Print again, unchanged, the rows starting with the line that contains "Highlight **right lung lower lobe**." and going on through the line that contains "See the attached image. Find".

— START OF DATA EXTRACT —

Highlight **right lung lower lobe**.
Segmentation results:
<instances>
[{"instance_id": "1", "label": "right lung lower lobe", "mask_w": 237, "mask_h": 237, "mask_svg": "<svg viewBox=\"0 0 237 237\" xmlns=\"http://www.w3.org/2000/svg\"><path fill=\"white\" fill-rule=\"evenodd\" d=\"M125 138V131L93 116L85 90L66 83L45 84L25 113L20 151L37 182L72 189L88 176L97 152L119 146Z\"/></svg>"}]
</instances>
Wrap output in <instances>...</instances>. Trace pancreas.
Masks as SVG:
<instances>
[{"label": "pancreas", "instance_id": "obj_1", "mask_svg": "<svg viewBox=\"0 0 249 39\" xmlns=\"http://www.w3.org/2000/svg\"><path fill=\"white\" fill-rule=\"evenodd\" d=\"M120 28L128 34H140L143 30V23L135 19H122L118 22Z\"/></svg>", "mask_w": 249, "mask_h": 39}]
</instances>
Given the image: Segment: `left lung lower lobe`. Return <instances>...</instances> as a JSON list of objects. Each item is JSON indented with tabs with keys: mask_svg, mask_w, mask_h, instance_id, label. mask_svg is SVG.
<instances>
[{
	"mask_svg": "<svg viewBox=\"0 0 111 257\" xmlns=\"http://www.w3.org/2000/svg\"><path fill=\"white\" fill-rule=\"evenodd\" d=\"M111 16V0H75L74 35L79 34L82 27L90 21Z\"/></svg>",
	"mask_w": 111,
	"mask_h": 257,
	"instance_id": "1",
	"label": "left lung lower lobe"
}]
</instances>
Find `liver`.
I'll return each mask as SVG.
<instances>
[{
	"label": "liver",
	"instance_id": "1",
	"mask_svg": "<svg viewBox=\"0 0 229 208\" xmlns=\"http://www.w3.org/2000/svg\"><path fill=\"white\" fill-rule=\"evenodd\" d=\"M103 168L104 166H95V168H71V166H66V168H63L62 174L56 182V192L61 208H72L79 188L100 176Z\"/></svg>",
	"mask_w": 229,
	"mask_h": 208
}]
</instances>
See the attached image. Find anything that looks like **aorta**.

— END OF DATA EXTRACT —
— START OF DATA EXTRACT —

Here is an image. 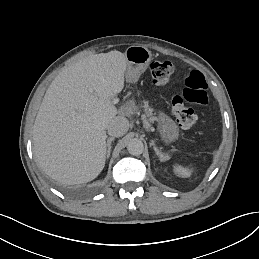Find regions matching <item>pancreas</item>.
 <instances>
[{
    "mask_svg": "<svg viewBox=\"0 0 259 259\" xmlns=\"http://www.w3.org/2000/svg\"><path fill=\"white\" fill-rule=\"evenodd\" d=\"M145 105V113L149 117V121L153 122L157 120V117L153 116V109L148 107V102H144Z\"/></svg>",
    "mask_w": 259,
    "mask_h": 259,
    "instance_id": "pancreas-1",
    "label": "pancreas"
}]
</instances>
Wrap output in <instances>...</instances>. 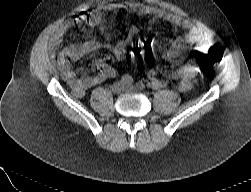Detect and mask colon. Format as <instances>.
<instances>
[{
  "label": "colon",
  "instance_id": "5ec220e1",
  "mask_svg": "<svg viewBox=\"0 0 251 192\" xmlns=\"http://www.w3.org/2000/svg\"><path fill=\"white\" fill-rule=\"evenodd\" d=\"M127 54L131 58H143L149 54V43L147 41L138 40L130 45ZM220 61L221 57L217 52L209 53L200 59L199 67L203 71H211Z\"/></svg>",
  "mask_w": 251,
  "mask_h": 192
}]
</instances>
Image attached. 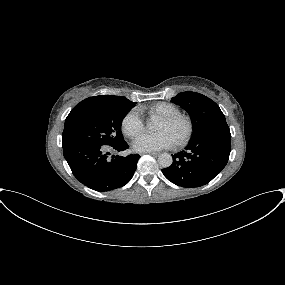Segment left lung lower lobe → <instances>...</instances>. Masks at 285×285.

— END OF DATA EXTRACT —
— START OF DATA EXTRACT —

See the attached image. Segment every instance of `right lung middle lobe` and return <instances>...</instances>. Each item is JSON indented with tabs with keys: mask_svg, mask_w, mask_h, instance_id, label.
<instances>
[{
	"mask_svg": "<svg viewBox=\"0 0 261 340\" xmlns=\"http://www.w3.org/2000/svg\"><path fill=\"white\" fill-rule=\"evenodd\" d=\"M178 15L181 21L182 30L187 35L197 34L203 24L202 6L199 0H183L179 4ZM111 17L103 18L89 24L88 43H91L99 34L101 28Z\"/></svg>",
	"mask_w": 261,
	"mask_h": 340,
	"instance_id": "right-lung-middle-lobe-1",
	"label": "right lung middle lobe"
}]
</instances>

— END OF DATA EXTRACT —

TASK ANSWER –
Highlight **right lung lower lobe**.
Segmentation results:
<instances>
[{"instance_id": "1", "label": "right lung lower lobe", "mask_w": 237, "mask_h": 237, "mask_svg": "<svg viewBox=\"0 0 237 237\" xmlns=\"http://www.w3.org/2000/svg\"><path fill=\"white\" fill-rule=\"evenodd\" d=\"M125 138V131L93 116L85 90L66 83L45 84L25 113L20 151L37 182L72 189L88 176L97 152L119 146Z\"/></svg>"}]
</instances>
Wrap output in <instances>...</instances>. Trace pancreas.
Masks as SVG:
<instances>
[{"label": "pancreas", "instance_id": "obj_1", "mask_svg": "<svg viewBox=\"0 0 249 39\" xmlns=\"http://www.w3.org/2000/svg\"><path fill=\"white\" fill-rule=\"evenodd\" d=\"M120 28L128 34H140L143 30V23L135 19H122L118 22Z\"/></svg>", "mask_w": 249, "mask_h": 39}]
</instances>
Given the image: Segment: `left lung lower lobe`. Return <instances>...</instances> as a JSON list of objects. Each item is JSON indented with tabs with keys: mask_svg, mask_w, mask_h, instance_id, label. mask_svg is SVG.
<instances>
[{
	"mask_svg": "<svg viewBox=\"0 0 111 257\" xmlns=\"http://www.w3.org/2000/svg\"><path fill=\"white\" fill-rule=\"evenodd\" d=\"M111 16V0H75L74 35L79 34L82 27L90 21Z\"/></svg>",
	"mask_w": 111,
	"mask_h": 257,
	"instance_id": "1",
	"label": "left lung lower lobe"
}]
</instances>
Find `liver`.
I'll return each mask as SVG.
<instances>
[{
	"label": "liver",
	"instance_id": "1",
	"mask_svg": "<svg viewBox=\"0 0 229 208\" xmlns=\"http://www.w3.org/2000/svg\"><path fill=\"white\" fill-rule=\"evenodd\" d=\"M103 168L104 166H95V168H71V166H66V168H63L62 174L56 182V192L61 208H72L79 188L100 176Z\"/></svg>",
	"mask_w": 229,
	"mask_h": 208
}]
</instances>
See the attached image. Find anything that looks like **aorta**.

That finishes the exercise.